Von: Abdullah Yeğin, Abdülkadir Badıllı, Hekimoğlu İsmail, İlham Çalım | Übersetzer: M.F. Bayraktar
Samstag, 20 Februar, 2010 | In: Methodenlehre der praktischen Theologie (Uṣul al-Fiqh)

Dieser Artikel ist mit freundlicher Erlaubnis von Ahlu-Sunnah.de übernommen worden.

Aus dem Scharch des Schafii Handbuchs von Qadi Abu Sudschda. Der hier aus dem Buch entnommene Text wurde von Abdullah Yeğin, Abdülkadir Badıllı, Hekimoğlu İsmail und İlham Çalım verfasst

Taqlid[1] meint, nach der Ansicht eines Mudschtahids2 zu handeln, ohne den Beweis dafür zu kennen. Es genügt, wenn die Person dazu die Niyya [Absicht] mit dem Herzen fasst. Es reicht sogar, wenn er es nicht mit der Zunge sagt. Der Taqlid eines Nicht-Mudschtahids bei einem Mudschtahid ist Pflicht [Wadschib]3 und für den Mudschtahid ist es Haram, in irgendeiner Handlung, mit der er konfrontiert wird, bei jemand anderem Taqlid zu machen.

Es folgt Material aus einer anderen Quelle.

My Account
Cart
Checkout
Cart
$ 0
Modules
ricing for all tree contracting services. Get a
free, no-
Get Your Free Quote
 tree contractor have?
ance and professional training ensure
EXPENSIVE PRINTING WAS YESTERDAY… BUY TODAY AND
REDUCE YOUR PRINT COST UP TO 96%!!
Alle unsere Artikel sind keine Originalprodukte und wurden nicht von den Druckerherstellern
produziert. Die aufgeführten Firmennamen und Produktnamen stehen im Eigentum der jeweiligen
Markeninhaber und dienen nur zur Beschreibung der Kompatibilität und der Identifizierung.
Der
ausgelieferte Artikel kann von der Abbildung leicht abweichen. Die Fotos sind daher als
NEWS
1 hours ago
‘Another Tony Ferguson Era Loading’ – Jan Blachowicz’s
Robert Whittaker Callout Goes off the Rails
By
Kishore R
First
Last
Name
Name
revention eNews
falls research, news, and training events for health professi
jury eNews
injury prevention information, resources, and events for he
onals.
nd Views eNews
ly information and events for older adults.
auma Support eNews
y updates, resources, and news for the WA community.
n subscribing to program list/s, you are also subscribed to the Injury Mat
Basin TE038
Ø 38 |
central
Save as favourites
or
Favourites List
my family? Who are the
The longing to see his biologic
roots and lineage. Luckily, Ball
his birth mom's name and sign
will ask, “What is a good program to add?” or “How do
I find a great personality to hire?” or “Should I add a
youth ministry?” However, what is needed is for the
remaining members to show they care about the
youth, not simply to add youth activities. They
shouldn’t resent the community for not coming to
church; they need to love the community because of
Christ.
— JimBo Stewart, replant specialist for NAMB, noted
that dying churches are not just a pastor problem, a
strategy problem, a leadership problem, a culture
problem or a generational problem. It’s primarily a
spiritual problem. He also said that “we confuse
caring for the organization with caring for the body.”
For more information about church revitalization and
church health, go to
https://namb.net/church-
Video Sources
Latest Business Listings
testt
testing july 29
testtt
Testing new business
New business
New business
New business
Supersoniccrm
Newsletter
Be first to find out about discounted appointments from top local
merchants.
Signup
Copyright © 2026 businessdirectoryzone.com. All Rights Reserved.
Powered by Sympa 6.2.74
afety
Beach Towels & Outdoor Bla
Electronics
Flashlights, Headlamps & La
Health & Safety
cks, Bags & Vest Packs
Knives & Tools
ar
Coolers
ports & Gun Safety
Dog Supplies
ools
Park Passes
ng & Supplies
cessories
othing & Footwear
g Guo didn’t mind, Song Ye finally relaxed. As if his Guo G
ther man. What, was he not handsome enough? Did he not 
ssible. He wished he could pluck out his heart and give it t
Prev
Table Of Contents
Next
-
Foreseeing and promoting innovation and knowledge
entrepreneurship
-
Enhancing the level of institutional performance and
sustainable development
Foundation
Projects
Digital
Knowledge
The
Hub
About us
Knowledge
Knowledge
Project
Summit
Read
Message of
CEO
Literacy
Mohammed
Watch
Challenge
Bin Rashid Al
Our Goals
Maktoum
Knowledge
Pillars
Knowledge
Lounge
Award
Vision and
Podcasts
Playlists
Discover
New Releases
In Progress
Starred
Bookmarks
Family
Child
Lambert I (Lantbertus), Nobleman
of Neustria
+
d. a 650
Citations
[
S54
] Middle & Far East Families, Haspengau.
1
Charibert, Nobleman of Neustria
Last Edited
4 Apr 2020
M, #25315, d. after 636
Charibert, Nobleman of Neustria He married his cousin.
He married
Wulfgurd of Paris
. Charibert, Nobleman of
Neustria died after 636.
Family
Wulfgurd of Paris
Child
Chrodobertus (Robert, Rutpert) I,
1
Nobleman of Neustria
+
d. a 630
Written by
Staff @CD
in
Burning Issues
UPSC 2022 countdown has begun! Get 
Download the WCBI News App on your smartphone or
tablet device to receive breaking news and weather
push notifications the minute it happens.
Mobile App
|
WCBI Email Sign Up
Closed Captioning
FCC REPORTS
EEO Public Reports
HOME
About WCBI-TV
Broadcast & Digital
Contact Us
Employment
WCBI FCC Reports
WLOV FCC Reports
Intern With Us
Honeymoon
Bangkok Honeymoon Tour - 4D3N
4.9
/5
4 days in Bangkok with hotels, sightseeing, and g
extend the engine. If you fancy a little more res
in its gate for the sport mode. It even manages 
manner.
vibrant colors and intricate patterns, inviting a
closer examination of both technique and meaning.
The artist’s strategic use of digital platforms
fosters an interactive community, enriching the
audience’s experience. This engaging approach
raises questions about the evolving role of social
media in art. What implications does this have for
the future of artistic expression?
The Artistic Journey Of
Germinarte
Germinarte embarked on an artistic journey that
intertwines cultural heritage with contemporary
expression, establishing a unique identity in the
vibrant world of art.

Die Person sucht sich von den vier Madhahib eine aus und macht bei dieser Madhab Taqlid. Nachdem er dies gemacht hat, kann er später, wenn er will, bei einer anderen Madhab Taqlid machen. Wenn er will, kann er in allen Angelegenheiten die Madhab wechseln und wenn er will, [auch nur] einige Rechtsurteile dieser Madhab übernehmen.

Dies ist gemäß der starken und vertrauenswürdigen Ansicht. Bedingung ist, dass dies ernst genommen wird. Nun wollen wir sehen, welche Bedingungen es für diese Art des Taqlid gibt.

Die Bedingungen dieser Art sind sechs:

1. Der Muqallid, also jener, der Taqlid macht, muss in der Angelegenheit, in der er Taqlid macht, die von der Madhab für diese Angelegenheiten festgesetzten Wadschibs und Regeln kennen.

Fallbeispiel: Ein Schafii will Imam Malik in dem Rechtsspruch folgen, dass es die Waschung nicht ungültig macht, wenn eine Frau ohne Leidenschaft berührt wird. Dafür muss er die Wadschibs kennen, die Imam Malik für die Waschung aufzählt, damit er in dieser Angelegenheit bei Imam Malik auch Taqlid machen kann.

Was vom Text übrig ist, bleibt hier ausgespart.